In C11, support for portable wide char types char16_t
and char32_t
are added for UTF-16 and UTF-32 respectively.
However, in the technical report, there is no mention of endianness for these two types.
For example, the following snippet in gcc-4.8.4
on my x86_64 computer when compiled with -std=c11
:
#include <stdio.h>
#include <uchar.h>
char16_t utf16_str[] = u"十六"; // U+5341 U+516D
unsigned char *chars = (unsigned char *) utf16_str;
printf("Bytes: %X %X %X %X\n", chars[0], chars[1], chars[2], chars[3]);
will produce
Bytes: 41 53 6D 51
Which means that it's little-endian.
But is this behaviour platform/implementation dependent: does it always adhere to the platform's endianness or may some implementation choose to always implement char16_t
and char32_t
in big-endian?
char16_t
and char32_t
do not guarantee Unicode encoding. (That is a C++ feature.) The macros __STDC_UTF_16__
and __STDC_UTF_32__
, respectively, indicate that Unicode code points actually determine the fixed-size character values. See C11 §6.10.8.2 for these macros.

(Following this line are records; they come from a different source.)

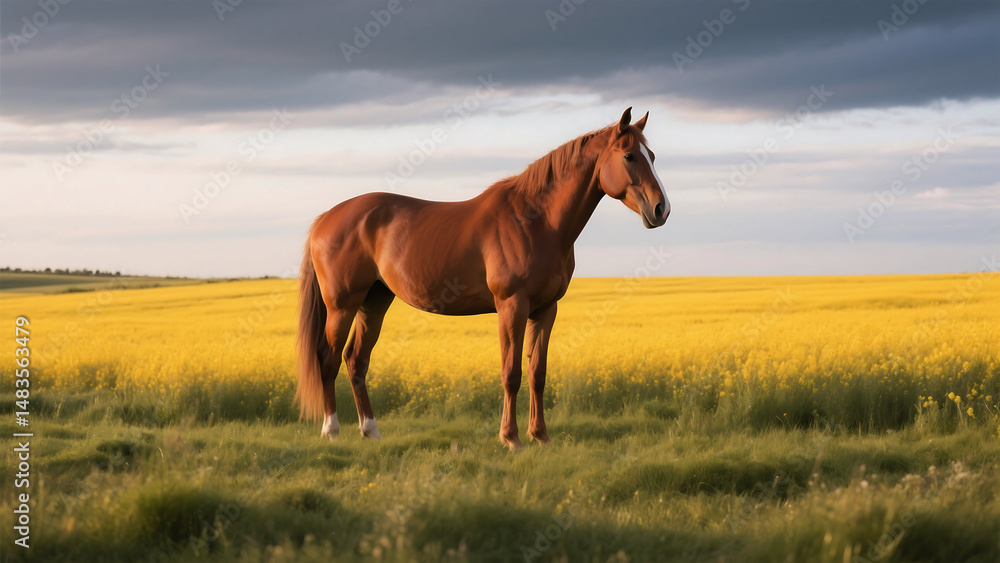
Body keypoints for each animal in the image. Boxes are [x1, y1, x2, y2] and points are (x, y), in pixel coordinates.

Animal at [296, 107, 670, 450]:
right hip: (342, 305)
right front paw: (511, 438)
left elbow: (537, 373)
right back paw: (331, 430)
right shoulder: (512, 306)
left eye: (651, 156)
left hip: (374, 302)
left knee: (356, 360)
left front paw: (540, 436)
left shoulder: (546, 309)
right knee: (328, 359)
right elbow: (511, 373)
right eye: (630, 156)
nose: (661, 210)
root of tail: (326, 218)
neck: (536, 221)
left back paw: (370, 431)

(By the way, __STDC_ISO_10646__
indicates the same thing for wchar_t
, and it also reveals which Unicode edition is implemented via wchar_t
. Of course, in practice, the compiler simply copies code points from the source file to strings in the object file, so it doesn't need to know much about particular characters.)

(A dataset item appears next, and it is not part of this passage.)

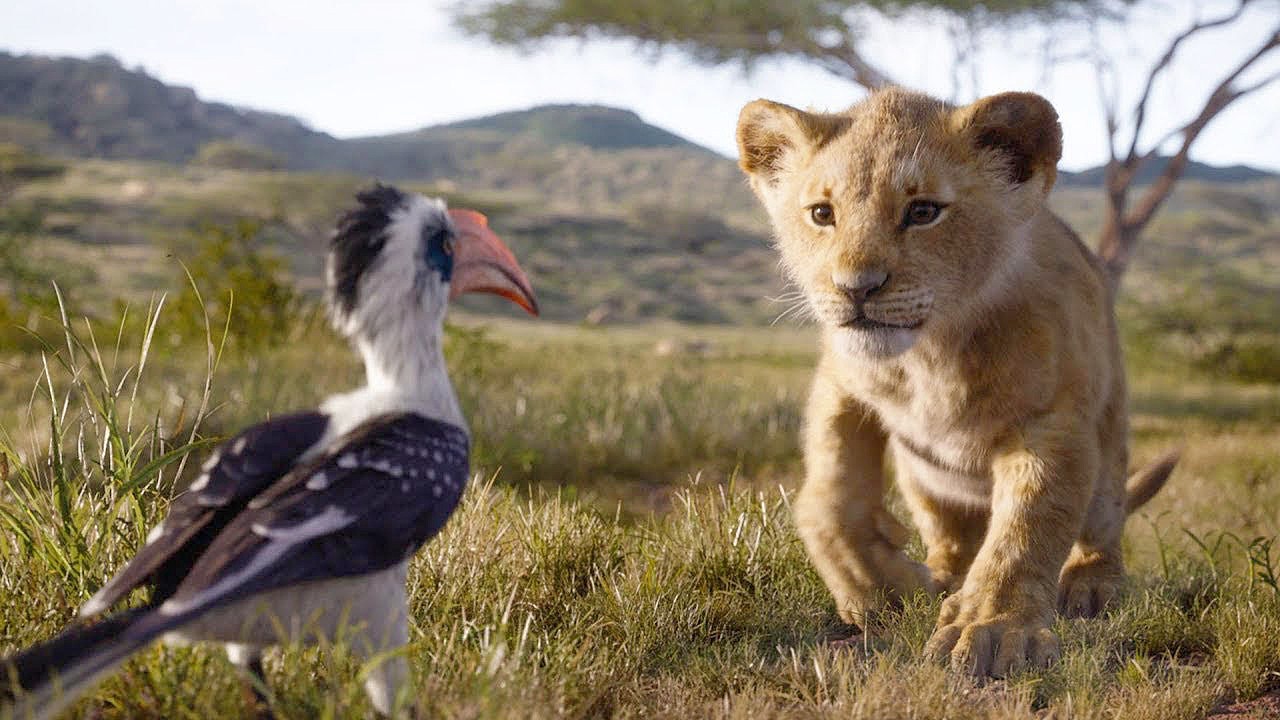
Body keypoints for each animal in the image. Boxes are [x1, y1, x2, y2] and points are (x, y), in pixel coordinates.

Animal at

Given that Unicode encoding is in effect, code point values stored in char16_t
or char32_t
must have the same object representation as uint_least16_t
and uint_least32_t
, because they are defined to be typedef
aliases to those types, respectively (C11 §7.28). This is again somewhat in contrast to C++, which makes those types distinct but explicitly requires compatible object representation.
The upshot is that yes, there is nothing special about char16_t
and char32_t
. They are ordinary integers in the platform's endianness.
However, your test program has nothing to do with endianness. It simply uses the values of the wide characters without inspecting how they map to bytes in memory.